I know other states have flirted with going Canadian, and it's always ended badly. I only have Maine's side of the story, but I'm sure the New Brunswick had very good reasons for calling it off. And I'm really sorry it got so ugly, but come on - everybody knew North Dakota was just using Manitoba to make South Dakota jealous.
This is different, Canada. Washington loves you. Let's make it legal, baby.
Yours in anticipation,
The election of George W. Bush has caused so many of my fellow Washingtonians to declare their intention of moving to your fine nation that I feel compelled to take a bold step and ask whether you'd have any interest in acquiring Washington as an additional province.
Washington has much to offer Canada. We make airplanes, and music, and software. We grow apples. We smell nice. We're fun to talk to. We'll laugh at your jokes.
And remember, it's not just a border we have in common - we also have compatible attitudes about healthcare, homosexuality, and pot.
I think we're looking at a win-win here, but you need to act fast, before the U.S. Department of Energy sends us more nuclear waste.
Please send me whatever paperwork we need to fill out to get the ball rolling.
First, allow me to express my gratitude to the calendar for moving so speedily to the end of October. At first I found the rapid slide of days incredibly nerve-wracking, but now I see the wisdom: let's just get it the hell over with and call the damn thing done.
The same goes for election season.
Anyway, here we are in November, a brand-spankin' new month, and if it's November, I must be trying to write a whole novel in thirty days. And so I am. I hadn't planned on it, but back in September I had what seemed to me a nifty idea, and I figure it's best to use the liberating power of NaNoWriMo to knock out a draft while the drafting's good.
Of course, the difference between this year and 2002 & 2003 is that I won't be trying to pull off this crazy exercise while holding down a full-time cube job. Instead, when I'm not writing this year's effort, I'll be editing the previous years' work. Theoretically. I'm not sure that I'll be willing or able to change gears as necessary. We'll see.
So, on to the update:
As of 11:30 p.m. on 11/1 I have a mere 572 words.

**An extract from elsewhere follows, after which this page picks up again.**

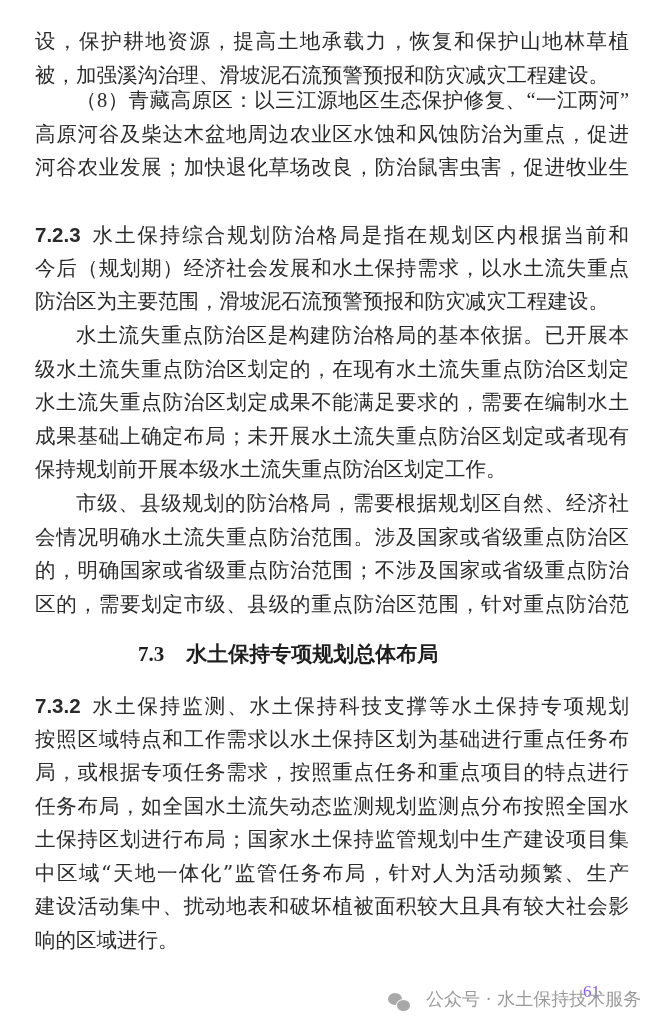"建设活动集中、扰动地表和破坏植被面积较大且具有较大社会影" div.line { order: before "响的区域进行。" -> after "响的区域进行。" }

Excellent, because even though I'm only a hundredth of the way along, I spent the first eight hours of 11/1 researching and writing the last entry for 525 Reasons (credit to R for the Kerry section). So I only got three hours of sleep. But it means that my obligation to that site is done. Done done done. Done. R and I will certainly have a thing or two to say about the election results, but at last there's no meter on it. A seventeen-month commitment, done.
Words (this is cheating a bit, because I wrote most of this section back in September, but I did re-write it in the third person tonight, and it is the beginning of the novel):
Machines find her very persuasive. ATMs are particularly ready to believe anything she tells them.
This morning Maura's standing in front of one of those chirpy little ATMs, the kind that uses phrases like, "Hi there!" and "Hang on just a sec" and "Thanks for coming by!" She hates these kind, so she uses them most often.
"Hi there!" the screen says to her. "Please give me your card so we can get started." She pulls a stack of cards bound with a rubber band from her bag, and chooses one at random. Allen County Public Library. An old card, with a worn magnetic strip on the back and the name Diana Mooney on the front.
Maura slides it into the slot and thinks, That's a valid card from your bank.
"Great! Now I just need your Personal Identification Number."
You already have my PIN.
"Super! What would you like to do today? Withdrawal from savings? Withdrawal from checking? Transf-"
Withdrawal from checking.
"And how much can I get you?"
"There you go! Can I get you anything else?"
No, just give me back the card.
The card slides out, and Maura slips it back into what she always thinks of as the deck.
"Would you like a receipt?"
There wasn't any transaction.
"Then we're all set. Have a nice day!"
Maura is having a nice day.
Give the next person an extra twenty.